Una foto per crescere
Carissimi, l’estate sta finendo, cantavano i Righeira, e non possiamo che prenderne atto, però è bene goderci questi ultimi giorni di ferie per caricare adeguatamente le batterie per la lunga volata del nuovo anno scolastico. Vi propongo un’altra lettura poco impegnativa, una lettura da sdraio sotto l’ombrellone con una bibita ghiacciata a portata di mano.
Questa volta commento tre fotografie di due autori molto attivi e molto bravi, in forze al Gruppo Fotoamatori Crotone, gruppo presente anche con una propria pagina su Facebook. È un gruppo molto attivo con belle persone che, incidentalmente, sono anche bravi fotoamatori, appassionati di fotografia che riescono a produrre immagini come quelle che vedete in questo articolo.
Ritengo che portare la fotografia in classe, come già detto in un precedente articolo, sia un’operazione foriera di non poche sorprese, e tutte positive. Si potrebbe anche prendere foto da quotidiani, da settimanali o, magari, anche dalle televisioni e invitare i ragazzi a riflettere e a manifestare le impressioni ricevute, sfruttando, se reputata valida, la tecnica del brain storming. È un’attività in grado di promuovere non poche competenze, prima fra tutte la riflessione critica, caratteristica che, grazie alle comunicazioni tanto veloci quanto superficiali imposte dai social, si sta perdendo. Altra competenza è senz’altro quella del confronto critico tra idee. Confronto che non vuol dire accettazione ma solo rispetto per altri punti di vista. E ben sappiamo quanto vi sia bisogno di rispetto in questa società in cui i punti di riferimento, o quelle persone che tali dovrebbero essere, spesso dimenticano il loro ruolo e si lasciano andare ad atteggiamenti di basso livello.
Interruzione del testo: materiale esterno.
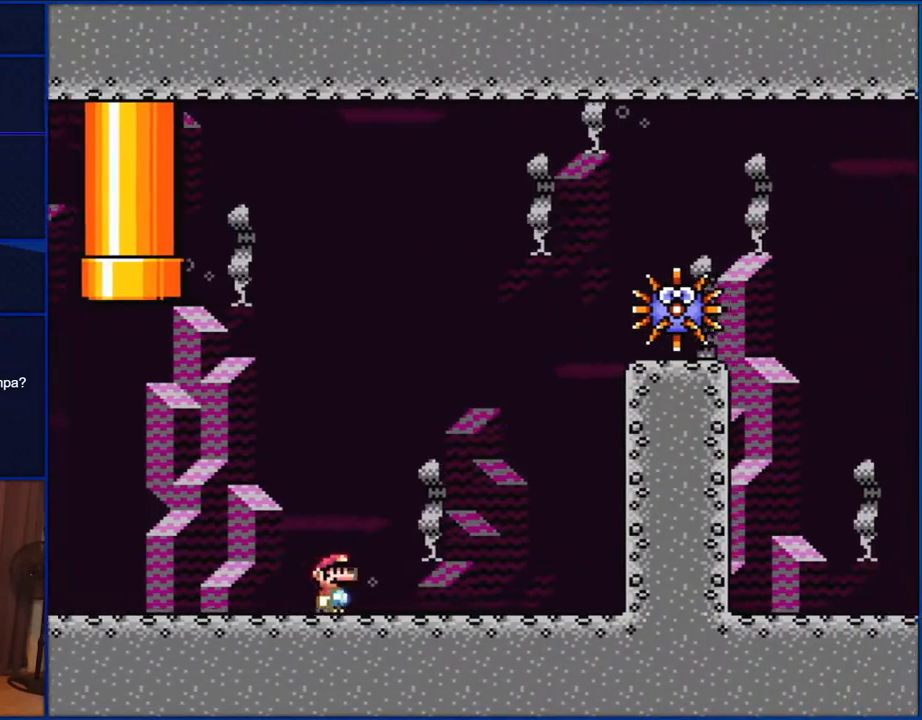
{"buttons": ["B", "Y", "DPAD_RIGHT"], "events": [[117, "B", "down"]]}
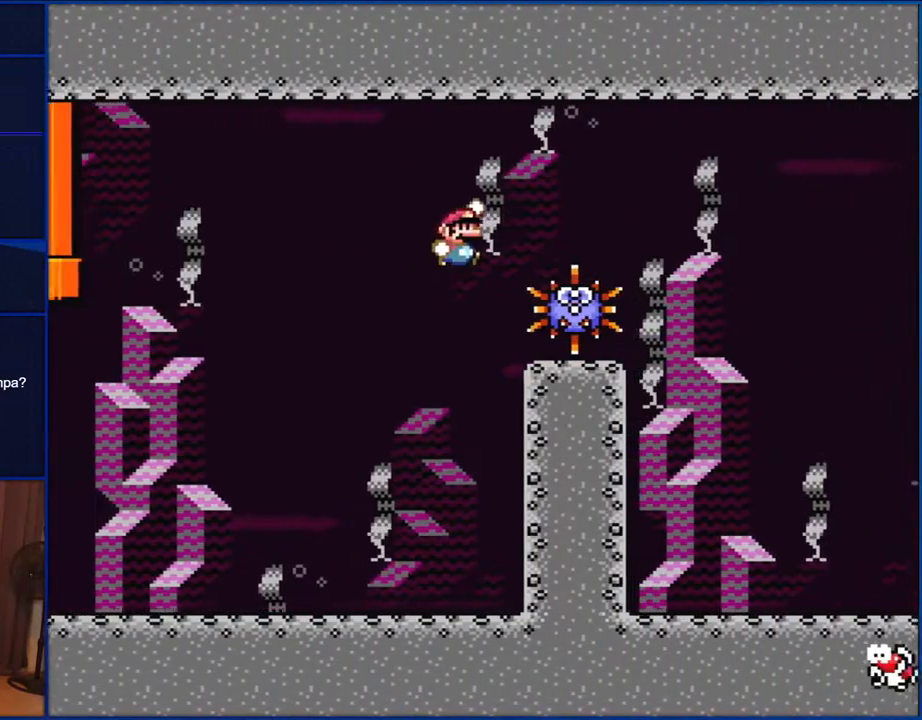
{"buttons": ["B", "Y", "DPAD_RIGHT"], "events": []}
Titolo: Pescato fresco | Autore: Felice Troilo |
La luce è morbida, diffusa. La messa a fuoco mette in risalto tutti i particolari. Infine, ma non meno degno di nota, la scelta del B/N enfatizza le caratteristiche del soggetto, prima fra tutte la ripetizione di figure geometriche rettangolari.
Per quanto le linee siano nette e disposte in modo estremamente geometrico, con angoli retti, tutto l’insieme ha una sua armonia, molto piacevole e, paradossalmente, anche tranquillizzante. I motivi grafici, per quanto siano fortemente caratterizzati e ripetitivi, non risultano pesanti, al contrario concorrono alla delicatezza dell’insieme.
Il punto di ripresa è posto leggermente in basso il che conferisce dinamicità alla composizione. L’inquadratura verticale, alquanto selettiva, relativamente stretta, porterebbe a leggere l’immagine dall’alto verso il basso, mentre le linee dello strumento portano ad una lettura in senso opposto il che conferisce movimento all’immagine.
Queste scelte portano l’attenzione dell’osservatore verso un volto mostrato solo parzialmente la cui lunga barba bianca, poco curata, lascia intendere una vita ricca di esperienze e di sentimenti.
La mano in primo piano ed il volto seminascosto danno peso al gesto ed al significato esistenziale che esso potrebbe avere per il suonatore.
Dagli elementi presenti e dalla loro disposizione, la foto è ascrivibile al genere narrativo.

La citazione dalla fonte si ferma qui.